Once again a German retreat caused a sigh of relief in Europe. German Chancellor Angela Merkel had wearied of having her country the ultimate guarantor of the debts of the profligate periphery. So she announced that she would not get involved in permanent rescue schemes unless lenders take a haircut. She could not, she said, repeatedly ask voters to bear the costs of imprudent lending by investors "who have earned a lot of money from taking those risks." Sounds sensible to analysts who fear the moral hazard created by serial bailouts.
But sounds scary to private investors who lent to the troubled countries. They greeted the news by driving down the prices of Irish and other euro-zone bonds, and reigniting fears of sovereign defaults. So Ms. Merkel, climbed down, as her critics put it or, as she preferred, clarified her position. The hair on the heads of existing holders of euroland countries' debt would remain in place; the haircuts won't start until 2013.
Note this important message: Germany's tune is the one to which the markets dance. Yes, the European Financial Stability Facility (EFSF), a creature of euro-land governments, the European Central Bank and the International Monetary Fund, has close to €1 trillion ($1.36 trillion) potentially available to lend to strapped countries. But when it expires in 2013, Germany will dictate the replacement regimen.
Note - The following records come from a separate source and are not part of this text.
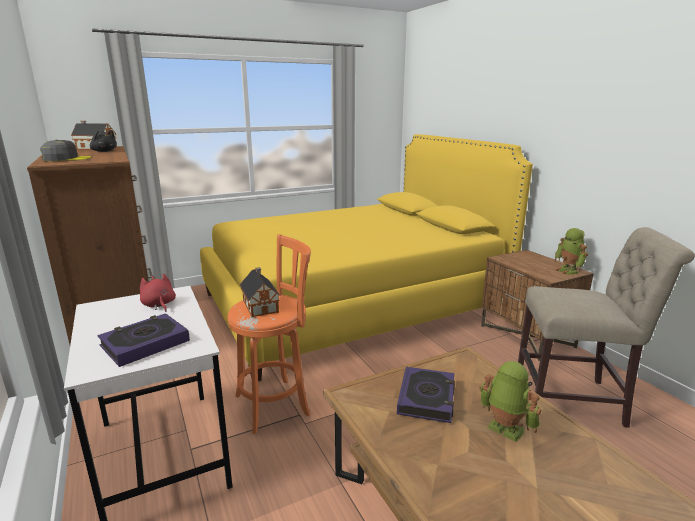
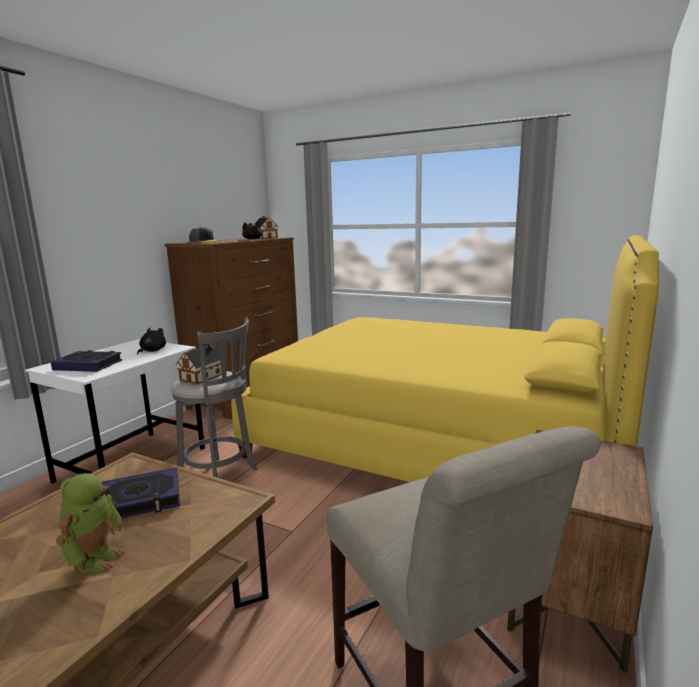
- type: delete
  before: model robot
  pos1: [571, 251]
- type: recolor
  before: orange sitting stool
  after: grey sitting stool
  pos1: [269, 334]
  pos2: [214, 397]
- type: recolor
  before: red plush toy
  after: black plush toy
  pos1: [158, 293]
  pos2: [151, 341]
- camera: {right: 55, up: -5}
Doubt that and consider this. The calming effect establishment of the EFSF had on markets melted away as quickly as had the price of periphery-country bonds when the German chancellor said that private investors would have to bear some pain before a country could call upon the EFSF. And when the German chancellor reversed course, and announced that the new tough-on-investors regimen will not come into effect until 2013, calm was restored or, more precisely, the level of panic declined.
So it's all right, then. Well, not exactly. For one thing, the problems of the periphery countries are getting worse. Eurostat, the EU's statistics gatherer, reports that growth in the 16-nation euro-zone declined in the third quarter to 0.4% from 1% in the second quarter. Germany, the EU locomotive that chalked up growth of 2.3% in the second quarter, grew only by 0.7% in the third. That general slowdown reduces markets for the products of the periphery countries, which are already in difficulty.
In the third quarter, the Greek economy actually declined by 1.1%, while Portugal's grew by 0.4%, and Spain's stalled completely. The shrinking of Greece's economy makes it likely that the inspectors now in Athens will report this week that Greece did not generate sufficient tax revenues to meet its deficit reduction targets. That will be grist for the mill of critics who are saying that the austerity program imposed on Greece by the IMF and the European Central Bank is the road to ruin, rather than to recovery.
More important is the fate of Spain. With a GDP approximately twice as large as the combined total of Greece, Portugal and Ireland, Spain matters. And the outlook is not good. The Spanish economy grew not at all in the third quarter. It's unemployment rate is now 20% and headed higher. Its banks have yet to recognize the losses incurred from property loans that have gone sour, or completed consolidation. Higher taxes and spending cuts will slow things even more next year.
Meanwhile, if the government survives the Dec. 7 vote on his budget, Brian Lenihan, the Irish finance minister who took Ireland's banks under the government's (i.e., the taxpayers') wing, will travel to Brussels before mid-2011, when Ireland will have to return to the bond market, to ask for a bailout from the ESFS. He would pay a price: a high interest rate, and accession to Eurocrats' demand that he raise Ireland's 12.5% corporate tax rate that his high-tax euro-land partners see as a form of unfair competition, but that is Ireland's best bet for returning to growth. If the Eurocracy turns usurer and insists that Ireland adopt the tax policies that have kept unemployment in the EU in double digits for decades, Mr. Lenihan might just go directly to the IMF and cut a better deal. IMF head Dominique Strauss-Kahn hints that Barkis is willin'.
Greece will fail to meet its deficit-reduction targets, and lay plans for a default that will include some grief for the private investors that had a moment of relief when Ms. Merkel's eased her demands for a haircut. Portugal, still unwilling to adopt a strict austerity program, will follow suit, as will Ireland and, eventually, perhaps but not certainly Spain, which is less indebted than Greece.
The Royal Bank of Scotland estimates that banks outside the troubled countries hold over €2 trillion of those countries' debt, so their balance sheets will shrink, and with it their ability to lend in their home countries. Not a pleasant prospect in the run-up to Christmas.